Saved data entries:
####

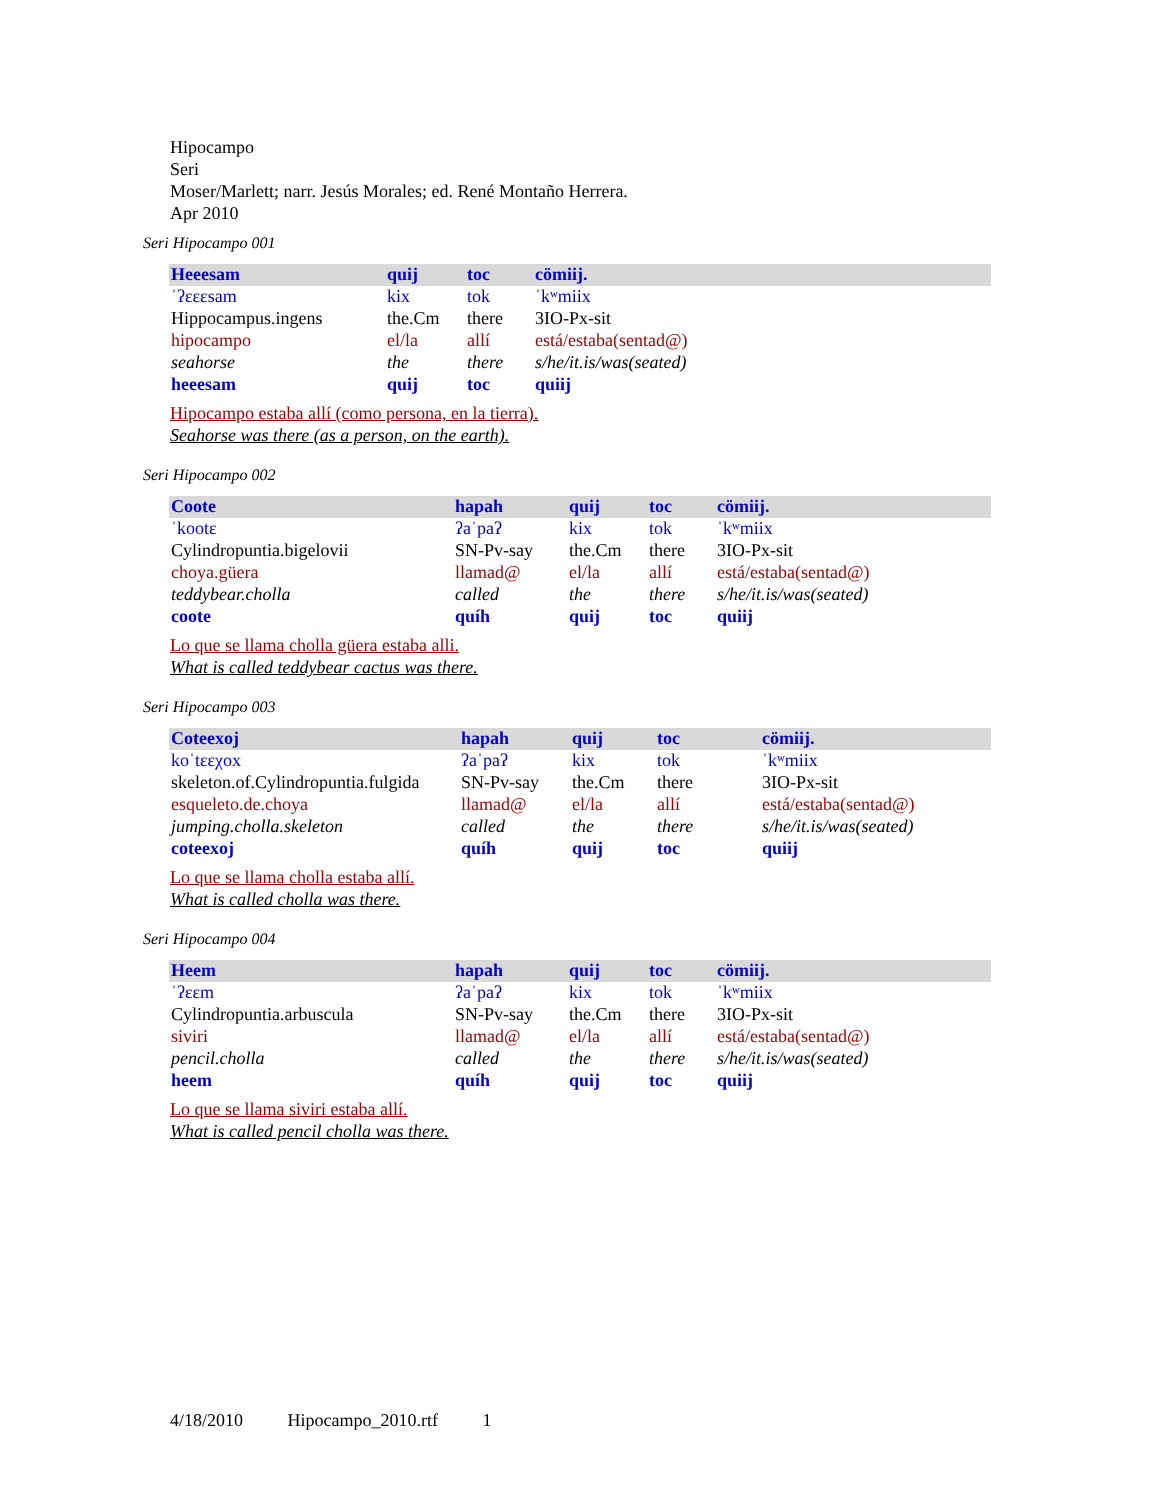Hipocampo
Seri
Moser/Marlett; narr. Jesús Morales; ed. René Montaño Herrera.
Apr 2010
Seri Hipocampo 001
| Heeesam | quij | toc | cömiij. |
| ˈʔɛɛɛsam | kix | tok | ˈkʷmiix |
| Hippocampus.ingens | the.Cm | there | 3IO-Px-sit |
| hipocampo | el/la | allí | está/estaba(sentad@) |
| seahorse | the | there | s/he/it.is/was(seated) |
| heeesam | quij | toc | quiij |
Hipocampo estaba allí (como persona, en la tierra).
Seahorse was there (as a person, on the earth).
Seri Hipocampo 002
| Coote | hapah | quij | toc | cömiij. |
| ˈkootɛ | ʔaˈpaʔ | kix | tok | ˈkʷmiix |
| Cylindropuntia.bigelovii | SN-Pv-say | the.Cm | there | 3IO-Px-sit |
| choya.güera | llamad@ | el/la | allí | está/estaba(sentad@) |
| teddybear.cholla | called | the | there | s/he/it.is/was(seated) |
| coote | quíh | quij | toc | quiij |
Lo que se llama cholla güera estaba alli.
What is called teddybear cactus was there.
Seri Hipocampo 003
| Coteexoj | hapah | quij | toc | cömiij. |
| koˈtɛɛχox | ʔaˈpaʔ | kix | tok | ˈkʷmiix |
| skeleton.of.Cylindropuntia.fulgida | SN-Pv-say | the.Cm | there | 3IO-Px-sit |
| esqueleto.de.choya | llamad@ | el/la | allí | está/estaba(sentad@) |
| jumping.cholla.skeleton | called | the | there | s/he/it.is/was(seated) |
| coteexoj | quíh | quij | toc | quiij |
Lo que se llama cholla estaba allí.
What is called cholla was there.
Seri Hipocampo 004
| Heem | hapah | quij | toc | cömiij. |
| ˈʔɛɛm | ʔaˈpaʔ | kix | tok | ˈkʷmiix |
| Cylindropuntia.arbuscula | SN-Pv-say | the.Cm | there | 3IO-Px-sit |
| siviri | llamad@ | el/la | allí | está/estaba(sentad@) |
| pencil.cholla | called | the | there | s/he/it.is/was(seated) |
| heem | quíh | quij | toc | quiij |
Lo que se llama siviri estaba allí.
What is called pencil cholla was there.
4/18/2010 Hipocampo_2010.rtf 1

####

DIRECTIONS: Once the pictures are set aside, repeat the data above exactly as written.

TASK SOLUTION:
Hipocampo
Seri
Moser/Marlett; narr. Jesús Morales; ed. René Montaño Herrera.
Apr 2010
Seri Hipocampo 001
| Heeesam | quij | toc | cömiij. |
| ˈʔɛɛɛsam | kix | tok | ˈkʷmiix |
| Hippocampus.ingens | the.Cm | there | 3IO-Px-sit |
| hipocampo | el/la | allí | está/estaba(sentad@) |
| seahorse | the | there | s/he/it.is/was(seated) |
| heeesam | quij | toc | quiij |
Hipocampo estaba allí (como persona, en la tierra).
Seahorse was there (as a person, on the earth).
Seri Hipocampo 002
| Coote | hapah | quij | toc | cömiij. |
| ˈkootɛ | ʔaˈpaʔ | kix | tok | ˈkʷmiix |
| Cylindropuntia.bigelovii | SN-Pv-say | the.Cm | there | 3IO-Px-sit |
| choya.güera | llamad@ | el/la | allí | está/estaba(sentad@) |
| teddybear.cholla | called | the | there | s/he/it.is/was(seated) |
| coote | quíh | quij | toc | quiij |
Lo que se llama cholla güera estaba alli.
What is called teddybear cactus was there.
Seri Hipocampo 003
| Coteexoj | hapah | quij | toc | cömiij. |
| koˈtɛɛχox | ʔaˈpaʔ | kix | tok | ˈkʷmiix |
| skeleton.of.Cylindropuntia.fulgida | SN-Pv-say | the.Cm | there | 3IO-Px-sit |
| esqueleto.de.choya | llamad@ | el/la | allí | está/estaba(sentad@) |
| jumping.cholla.skeleton | called | the | there | s/he/it.is/was(seated) |
| coteexoj | quíh | quij | toc | quiij |
Lo que se llama cholla estaba allí.
What is called cholla was there.
Seri Hipocampo 004
| Heem | hapah | quij | toc | cömiij. |
| ˈʔɛɛm | ʔaˈpaʔ | kix | tok | ˈkʷmiix |
| Cylindropuntia.arbuscula | SN-Pv-say | the.Cm | there | 3IO-Px-sit |
| siviri | llamad@ | el/la | allí | está/estaba(sentad@) |
| pencil.cholla | called | the | there | s/he/it.is/was(seated) |
| heem | quíh | quij | toc | quiij |
Lo que se llama siviri estaba allí.
What is called pencil cholla was there.
4/18/2010 Hipocampo_2010.rtf 1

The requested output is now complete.